Over time, both major parties adopted the “Stop the Boats” rhetoric as the policy became a political move for votes. The hardline approach has enjoyed significant public support since its conception.

In 2014, 42% of the Australian voting public were in support of the policy. In 2017, 48% agreed, according to the Lowy Institute, an Australian think tank.

Furthermore, the policy has been successful in stopping boat arrivals. While asylum seekers are still attempting to reach Australia, albeit far fewer than in past years, none have been processed in offshore facilities. Just over 50 individuals arrived in 2017, however all were returned to their country of origin.

“Offshore processing as currently enacted by the Australian Government may have served its national interests better than the current international protection system, but is still in violation of the Convention to which Australia is a signatory,” the Lowy Institute said.

While the policy has been successful in achieving its goals and responding to public opinion, the conditions under which it has been carried out have been heavily scrutinised.

Many organisations have drawn attention to the policy’s violation of the 1951 UN Refugee Convention, to which Australia is a signatory.

“Every fundamental principle that underpins the Convention to which Australia is a founding signatory is contravened by the Stop the Boats and Operation Sovereign Borders policies,” Kurian said, “all of this knowingly, with intent, without compunction and with no real reprisal or consequence.”

In 2013, the Office of the UN High Commissioner criticised offshore detention centres as “below international standards for the reception and treatment of asylum seekers.”

The Guardian newspaper released in 2016 ‘The Nauru Files’ detailing over 2,000 incident reports from the detention centre. They detailed incidents of self-harm, sexual assault, abuse and injury.

While the actual operations of the detention centres have been shrouded in secrecy by the Australian government, the sheer number of alarming reports raises concern.

The Australian Government has severely limited public knowledge of boat arrivals, refused media entry to offshore detention facilities and disallowed interviews with asylum seekers. In order to get footage for his documentary, Kurian was forced to film secretly.

The Australian Government has repeatedly claimed it is the responsibility of Nauru and Papua New Guinea governments to regulate the conditions in the centres.

Despite clear concerns, and alarming secrecy, domestic and international public scrutiny has waned. While fewer boats have attempted to reach the country’s shores, there still remain hundreds of men in detention centres on Manus Island.

With the majority of women and children moved to community processing facilities on the mainland, the emotional appeal of the campaign to shut down detention centres, or at least improve conditions has weakened.

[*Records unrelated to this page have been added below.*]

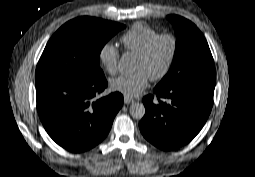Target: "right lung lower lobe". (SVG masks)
Here are the masks:
<instances>
[{
	"mask_svg": "<svg viewBox=\"0 0 255 177\" xmlns=\"http://www.w3.org/2000/svg\"><path fill=\"white\" fill-rule=\"evenodd\" d=\"M106 87L105 76L95 80L51 77L36 82L39 117L58 145L83 152L106 137L123 104L118 92L95 100Z\"/></svg>",
	"mask_w": 255,
	"mask_h": 177,
	"instance_id": "obj_1",
	"label": "right lung lower lobe"
}]
</instances>
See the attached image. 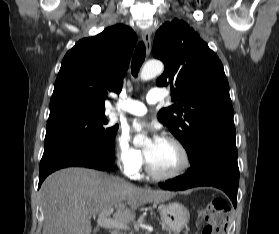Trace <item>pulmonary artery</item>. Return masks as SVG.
Listing matches in <instances>:
<instances>
[{"label":"pulmonary artery","mask_w":279,"mask_h":234,"mask_svg":"<svg viewBox=\"0 0 279 234\" xmlns=\"http://www.w3.org/2000/svg\"><path fill=\"white\" fill-rule=\"evenodd\" d=\"M165 98L164 91L155 89L150 91L146 96L148 104H155L162 101ZM116 109L132 115H143L147 112L146 105L135 99H127L116 106Z\"/></svg>","instance_id":"pulmonary-artery-1"}]
</instances>
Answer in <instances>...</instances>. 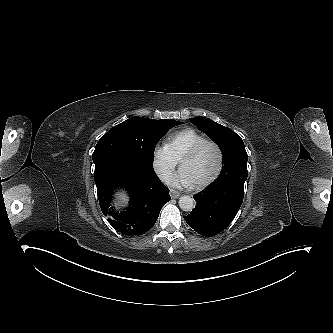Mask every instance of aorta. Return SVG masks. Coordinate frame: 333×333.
Here are the masks:
<instances>
[{
  "mask_svg": "<svg viewBox=\"0 0 333 333\" xmlns=\"http://www.w3.org/2000/svg\"><path fill=\"white\" fill-rule=\"evenodd\" d=\"M179 207L183 211H191L195 207V201L192 197L188 195L181 196L179 199Z\"/></svg>",
  "mask_w": 333,
  "mask_h": 333,
  "instance_id": "obj_1",
  "label": "aorta"
}]
</instances>
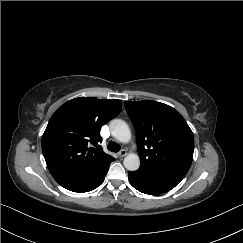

As a result, refugee policy took a peripheral role in recent federal elections. “Climate change, housing, taxation all became the focus of discussion before and during the campaign season. Neither party touched the refugee policy,” Kurian said.

By shifting the election focus, the Australian government has managed to avoid accountability for violating the UN Refugee Convention, evaded proper investigation into reports of human rights abuses, and stemmed public criticism.

“The 600 men who remain on Manus are forgotten,” Kurian said.